Cracked floors and walls cause dorm evacuation

by Charles S. Goss

    Dorm 7, a two-story male residence hall on the Circle, received a startling announcement Friday, Oct. 19 in Convocation: the residence hall was to be evacuated due to structural damage.
    According to Chancellor Jerry Falwell, Jr., the engineers overseeing the dorm restoration believe the earth underneath the dorm has been shifting recently, causing the foundation to settle too much.
    J.O. Renalds, the director of Field Operations, said indications of settling include “cracks in the walls and floors opening up over time and some settling of portions of the first floor concrete slab.”
    Director of Planning and Construction Charles Spence offered two possible explanations for the shifting of the earth: poor soil compaction from when the dorm was built 30 years ago and dry soil from the recent drought. He said the dorm’s proximity to the ravine is not a factor.
    Spence affirmed that other dorms on the Circle are safe, including the other two-story Dorms, 2, 5 and 13.
    Falwell, Jr. said the plan now is to permanently repair the building instead of temporarily fixing it, as originally stated.  According to Spence, construction crews will take out the elements that are broken, such as cracked cinder blocks, and replace them.
    “We’ve started some of the demolition work to open up points where we will install structural support rods that will stabilize the building,” Spence said.
    He also said there is no expected completion date for the renovations.
    The dorm is home to approximately 130 students total who are now being housed in open rooms all over campus, whether on Campus East, the Hill dorms or elsewhere on the Circle, according to Haoyung Chien, the Associate Director for Student Leadership.
    Campus Pastor Dwayne Carson said the biggest challenge was finding open places for the students to stay in dorms that are mostly full.
    Carson also said that the keys for the students’ new room assignments were quickly made available.
    “This has affected almost every male on campus,” Carson said.
Jeremy Lemon, a junior on the second floor, expressed disappointment over the event.
    “We all just miss being together,” he said.
    Lemon is temporarily living in Dorm 32-1.
    Lemon described the floor of room 108 in Dorm 7, which he said slants like a hill.
    He said, “We knew it was an old dorm, but we didn’t think much about it.

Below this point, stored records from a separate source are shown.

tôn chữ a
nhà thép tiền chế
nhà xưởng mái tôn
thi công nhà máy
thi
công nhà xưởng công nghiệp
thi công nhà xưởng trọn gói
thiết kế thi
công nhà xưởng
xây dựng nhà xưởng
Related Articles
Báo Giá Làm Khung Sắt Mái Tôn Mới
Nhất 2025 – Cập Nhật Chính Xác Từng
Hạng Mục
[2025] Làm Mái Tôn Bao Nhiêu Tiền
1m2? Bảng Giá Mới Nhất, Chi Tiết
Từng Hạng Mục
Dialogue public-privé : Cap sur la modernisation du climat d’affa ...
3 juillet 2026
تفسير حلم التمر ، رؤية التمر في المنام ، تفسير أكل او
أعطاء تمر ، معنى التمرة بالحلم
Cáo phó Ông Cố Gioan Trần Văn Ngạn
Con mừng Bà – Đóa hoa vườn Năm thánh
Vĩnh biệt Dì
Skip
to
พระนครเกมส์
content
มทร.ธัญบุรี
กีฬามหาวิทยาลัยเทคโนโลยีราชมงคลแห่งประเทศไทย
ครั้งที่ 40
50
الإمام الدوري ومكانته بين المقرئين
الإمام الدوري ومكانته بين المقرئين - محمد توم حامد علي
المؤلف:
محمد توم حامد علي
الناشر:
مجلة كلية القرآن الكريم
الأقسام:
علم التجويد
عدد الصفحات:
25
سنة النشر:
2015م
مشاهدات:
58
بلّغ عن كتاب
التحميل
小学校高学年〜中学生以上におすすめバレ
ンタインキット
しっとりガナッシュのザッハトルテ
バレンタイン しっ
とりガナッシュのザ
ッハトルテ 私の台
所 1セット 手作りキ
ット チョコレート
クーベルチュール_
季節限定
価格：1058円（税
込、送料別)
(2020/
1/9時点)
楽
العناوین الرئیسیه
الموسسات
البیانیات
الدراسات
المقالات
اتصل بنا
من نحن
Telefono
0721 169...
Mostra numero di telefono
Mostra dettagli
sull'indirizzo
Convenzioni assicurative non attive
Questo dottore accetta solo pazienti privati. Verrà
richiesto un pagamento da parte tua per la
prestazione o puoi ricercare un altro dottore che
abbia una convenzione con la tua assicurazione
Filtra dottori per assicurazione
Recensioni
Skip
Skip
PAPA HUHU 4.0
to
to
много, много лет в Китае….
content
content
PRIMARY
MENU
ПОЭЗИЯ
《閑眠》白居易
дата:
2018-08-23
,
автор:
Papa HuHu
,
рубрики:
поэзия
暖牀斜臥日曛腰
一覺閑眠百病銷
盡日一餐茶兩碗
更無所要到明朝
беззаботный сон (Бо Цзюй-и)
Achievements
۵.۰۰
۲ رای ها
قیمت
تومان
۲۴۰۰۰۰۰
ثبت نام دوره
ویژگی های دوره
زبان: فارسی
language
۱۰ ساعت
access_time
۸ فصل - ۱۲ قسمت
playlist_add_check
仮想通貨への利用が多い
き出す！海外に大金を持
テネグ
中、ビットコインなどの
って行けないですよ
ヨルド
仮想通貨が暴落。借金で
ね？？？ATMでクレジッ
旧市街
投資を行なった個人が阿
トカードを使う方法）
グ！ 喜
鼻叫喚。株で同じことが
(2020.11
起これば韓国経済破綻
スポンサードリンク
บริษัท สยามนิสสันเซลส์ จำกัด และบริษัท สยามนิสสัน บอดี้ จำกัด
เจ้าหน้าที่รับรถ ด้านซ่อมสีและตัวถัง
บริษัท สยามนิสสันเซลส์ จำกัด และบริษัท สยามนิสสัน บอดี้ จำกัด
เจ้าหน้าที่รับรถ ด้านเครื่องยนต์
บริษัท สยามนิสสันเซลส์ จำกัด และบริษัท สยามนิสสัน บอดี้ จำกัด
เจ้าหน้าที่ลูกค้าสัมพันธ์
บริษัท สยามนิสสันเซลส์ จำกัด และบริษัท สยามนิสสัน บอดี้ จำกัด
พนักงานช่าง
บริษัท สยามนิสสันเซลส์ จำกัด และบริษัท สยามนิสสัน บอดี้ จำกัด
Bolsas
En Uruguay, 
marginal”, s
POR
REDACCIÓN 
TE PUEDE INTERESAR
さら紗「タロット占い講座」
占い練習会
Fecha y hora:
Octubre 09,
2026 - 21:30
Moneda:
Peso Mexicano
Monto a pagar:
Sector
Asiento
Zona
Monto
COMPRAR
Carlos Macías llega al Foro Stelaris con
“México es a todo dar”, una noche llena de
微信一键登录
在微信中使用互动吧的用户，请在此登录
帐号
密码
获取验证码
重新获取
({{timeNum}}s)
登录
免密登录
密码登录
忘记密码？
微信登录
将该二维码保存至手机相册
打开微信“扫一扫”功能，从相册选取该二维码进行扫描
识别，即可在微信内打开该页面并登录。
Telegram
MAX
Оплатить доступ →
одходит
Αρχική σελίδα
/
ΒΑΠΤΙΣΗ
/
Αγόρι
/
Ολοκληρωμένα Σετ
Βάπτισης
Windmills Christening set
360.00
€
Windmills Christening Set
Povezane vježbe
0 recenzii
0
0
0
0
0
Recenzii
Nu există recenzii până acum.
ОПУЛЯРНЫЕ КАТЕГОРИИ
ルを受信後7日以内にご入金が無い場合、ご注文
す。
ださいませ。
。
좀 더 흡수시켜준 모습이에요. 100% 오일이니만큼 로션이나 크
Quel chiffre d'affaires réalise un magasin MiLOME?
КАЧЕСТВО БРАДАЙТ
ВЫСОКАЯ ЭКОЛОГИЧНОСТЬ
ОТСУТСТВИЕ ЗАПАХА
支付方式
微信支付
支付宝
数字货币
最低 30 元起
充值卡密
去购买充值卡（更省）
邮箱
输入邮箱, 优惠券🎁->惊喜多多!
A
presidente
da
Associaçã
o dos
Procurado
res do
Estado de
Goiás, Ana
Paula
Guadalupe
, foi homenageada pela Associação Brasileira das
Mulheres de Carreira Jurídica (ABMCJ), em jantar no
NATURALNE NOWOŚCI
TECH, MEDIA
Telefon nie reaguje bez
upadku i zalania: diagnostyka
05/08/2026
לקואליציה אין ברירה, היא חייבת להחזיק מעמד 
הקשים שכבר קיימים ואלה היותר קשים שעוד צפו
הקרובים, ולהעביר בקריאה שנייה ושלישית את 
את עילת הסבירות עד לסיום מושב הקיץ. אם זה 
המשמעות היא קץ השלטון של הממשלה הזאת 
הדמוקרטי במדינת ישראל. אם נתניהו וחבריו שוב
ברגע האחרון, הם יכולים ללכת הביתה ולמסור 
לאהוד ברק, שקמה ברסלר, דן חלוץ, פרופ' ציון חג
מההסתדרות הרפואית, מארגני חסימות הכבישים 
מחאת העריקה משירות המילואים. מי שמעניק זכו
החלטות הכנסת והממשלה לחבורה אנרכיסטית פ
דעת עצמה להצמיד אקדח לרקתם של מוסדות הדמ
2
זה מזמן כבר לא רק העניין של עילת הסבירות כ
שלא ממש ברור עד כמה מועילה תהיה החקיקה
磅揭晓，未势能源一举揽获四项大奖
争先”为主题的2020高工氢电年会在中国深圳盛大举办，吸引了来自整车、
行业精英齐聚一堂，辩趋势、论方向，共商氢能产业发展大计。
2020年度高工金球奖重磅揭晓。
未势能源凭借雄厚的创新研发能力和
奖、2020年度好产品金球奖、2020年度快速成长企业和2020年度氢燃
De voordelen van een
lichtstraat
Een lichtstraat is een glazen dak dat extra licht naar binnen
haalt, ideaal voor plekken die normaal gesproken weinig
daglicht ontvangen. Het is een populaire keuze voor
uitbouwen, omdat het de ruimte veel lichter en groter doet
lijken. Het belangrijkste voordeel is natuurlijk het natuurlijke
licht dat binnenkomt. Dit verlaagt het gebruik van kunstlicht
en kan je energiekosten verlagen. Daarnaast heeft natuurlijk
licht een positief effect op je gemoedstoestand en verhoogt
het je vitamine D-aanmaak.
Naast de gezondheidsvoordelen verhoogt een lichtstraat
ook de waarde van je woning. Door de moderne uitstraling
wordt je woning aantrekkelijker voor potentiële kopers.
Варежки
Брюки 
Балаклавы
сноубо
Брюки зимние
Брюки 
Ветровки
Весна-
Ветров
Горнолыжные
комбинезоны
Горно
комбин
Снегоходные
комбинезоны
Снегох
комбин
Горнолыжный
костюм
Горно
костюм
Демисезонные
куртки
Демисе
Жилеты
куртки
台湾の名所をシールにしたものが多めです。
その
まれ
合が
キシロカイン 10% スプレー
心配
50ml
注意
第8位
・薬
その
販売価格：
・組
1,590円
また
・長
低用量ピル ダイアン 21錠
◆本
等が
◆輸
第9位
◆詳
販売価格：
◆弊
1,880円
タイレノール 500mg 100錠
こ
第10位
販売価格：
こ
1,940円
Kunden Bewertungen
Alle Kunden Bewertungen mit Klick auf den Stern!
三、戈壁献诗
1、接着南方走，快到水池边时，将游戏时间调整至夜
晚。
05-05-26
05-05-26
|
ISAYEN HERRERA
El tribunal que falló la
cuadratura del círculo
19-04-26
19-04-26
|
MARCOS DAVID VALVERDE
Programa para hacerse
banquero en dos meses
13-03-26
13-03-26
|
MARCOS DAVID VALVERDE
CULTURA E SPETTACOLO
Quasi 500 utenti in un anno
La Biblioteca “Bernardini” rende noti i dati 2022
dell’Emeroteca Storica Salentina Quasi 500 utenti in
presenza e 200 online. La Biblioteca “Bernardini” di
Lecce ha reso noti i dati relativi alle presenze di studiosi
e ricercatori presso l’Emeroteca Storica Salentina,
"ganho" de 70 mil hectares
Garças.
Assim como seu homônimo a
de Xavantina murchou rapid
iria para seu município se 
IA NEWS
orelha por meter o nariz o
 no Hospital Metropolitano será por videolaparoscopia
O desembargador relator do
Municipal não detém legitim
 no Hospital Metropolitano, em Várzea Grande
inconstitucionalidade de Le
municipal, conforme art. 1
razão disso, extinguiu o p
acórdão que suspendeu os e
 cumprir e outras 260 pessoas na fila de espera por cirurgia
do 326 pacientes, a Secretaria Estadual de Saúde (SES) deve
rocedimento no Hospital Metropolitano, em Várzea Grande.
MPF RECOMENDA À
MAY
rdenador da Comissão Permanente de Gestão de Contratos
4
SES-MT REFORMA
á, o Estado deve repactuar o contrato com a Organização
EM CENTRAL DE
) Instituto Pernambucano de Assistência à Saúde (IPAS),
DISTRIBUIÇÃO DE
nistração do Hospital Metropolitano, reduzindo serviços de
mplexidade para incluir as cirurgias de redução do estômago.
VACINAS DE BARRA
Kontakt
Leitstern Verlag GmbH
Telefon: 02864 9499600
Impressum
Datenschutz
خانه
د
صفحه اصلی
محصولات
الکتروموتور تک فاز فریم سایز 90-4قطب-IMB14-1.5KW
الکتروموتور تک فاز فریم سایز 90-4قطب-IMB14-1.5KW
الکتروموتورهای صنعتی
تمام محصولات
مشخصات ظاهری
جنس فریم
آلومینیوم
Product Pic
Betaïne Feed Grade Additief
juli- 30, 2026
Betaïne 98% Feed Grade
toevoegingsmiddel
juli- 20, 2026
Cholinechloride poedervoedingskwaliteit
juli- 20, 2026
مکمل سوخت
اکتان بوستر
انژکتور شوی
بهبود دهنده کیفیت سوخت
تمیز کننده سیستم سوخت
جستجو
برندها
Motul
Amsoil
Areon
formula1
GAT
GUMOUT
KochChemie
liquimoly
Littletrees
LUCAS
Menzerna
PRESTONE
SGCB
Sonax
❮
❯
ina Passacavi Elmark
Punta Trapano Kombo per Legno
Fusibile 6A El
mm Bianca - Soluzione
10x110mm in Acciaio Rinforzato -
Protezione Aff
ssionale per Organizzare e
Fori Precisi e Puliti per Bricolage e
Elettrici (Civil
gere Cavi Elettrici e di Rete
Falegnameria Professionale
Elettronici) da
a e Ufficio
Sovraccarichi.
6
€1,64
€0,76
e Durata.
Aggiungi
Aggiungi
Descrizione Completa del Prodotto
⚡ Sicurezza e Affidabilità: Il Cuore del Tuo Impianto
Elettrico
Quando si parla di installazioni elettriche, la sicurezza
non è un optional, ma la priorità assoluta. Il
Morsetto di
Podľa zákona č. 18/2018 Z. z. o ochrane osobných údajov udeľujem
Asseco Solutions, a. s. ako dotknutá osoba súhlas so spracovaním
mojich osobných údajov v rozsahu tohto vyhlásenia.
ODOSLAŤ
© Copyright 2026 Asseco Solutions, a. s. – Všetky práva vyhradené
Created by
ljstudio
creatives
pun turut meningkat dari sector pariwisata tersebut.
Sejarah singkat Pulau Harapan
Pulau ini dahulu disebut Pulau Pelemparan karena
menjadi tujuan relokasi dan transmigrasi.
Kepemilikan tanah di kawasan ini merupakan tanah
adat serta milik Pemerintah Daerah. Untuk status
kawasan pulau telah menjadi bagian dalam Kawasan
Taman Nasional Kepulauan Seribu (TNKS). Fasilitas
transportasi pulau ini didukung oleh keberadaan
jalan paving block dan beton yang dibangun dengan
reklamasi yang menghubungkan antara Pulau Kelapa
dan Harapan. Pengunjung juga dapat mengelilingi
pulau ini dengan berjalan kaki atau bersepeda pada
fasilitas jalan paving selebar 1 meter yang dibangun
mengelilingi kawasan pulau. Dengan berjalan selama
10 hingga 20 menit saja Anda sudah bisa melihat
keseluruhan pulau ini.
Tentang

We never knew this would happen.”
    Second-floor resident James Kimmey, now living on Dorm 9, was also disappointed.
    “We don’t care where we live as long as we’re together,” he said. “A lot of the guys are sad because we have to travel across campus to see one of our friends we could see before on an hourly basis.”
    Kimmey said the Dorm 7 guys had to move most or all of their belongings out in a matter of hours.
    “Students from all over campus came and helped us move,” he said.
    Kimmey left a recliner in his room, which he was told may or may not survive the reconstruction process.
    Both Lemon and Kimmey said they knew about the cracks last year before deciding to live on Dorm 7 again.
    Various photos on the Facebook group “Dorm 7: The Dispersion” show the cracks in detail, some of which are about as wide as a quarter. Another photo shows a half-inch lip in the floor which had been covered with a rug.
    The two halls still sit together for Convocation and hold their weekly hall meetings and prayer groups in DeMoss.
    First floor Resident Assistant Parker Jones said God is using this situation to draw the guys on 7-1 closer together.
    “I was worried about this splitting our dorm apart,” he said, “but I’ve never seen the guys more excited to see each other in convo or even around campus.”
        Kimmey is trying to stay positive about the event.
    “We don’t care about the cracks,” he said. “We just want the issue resolved.”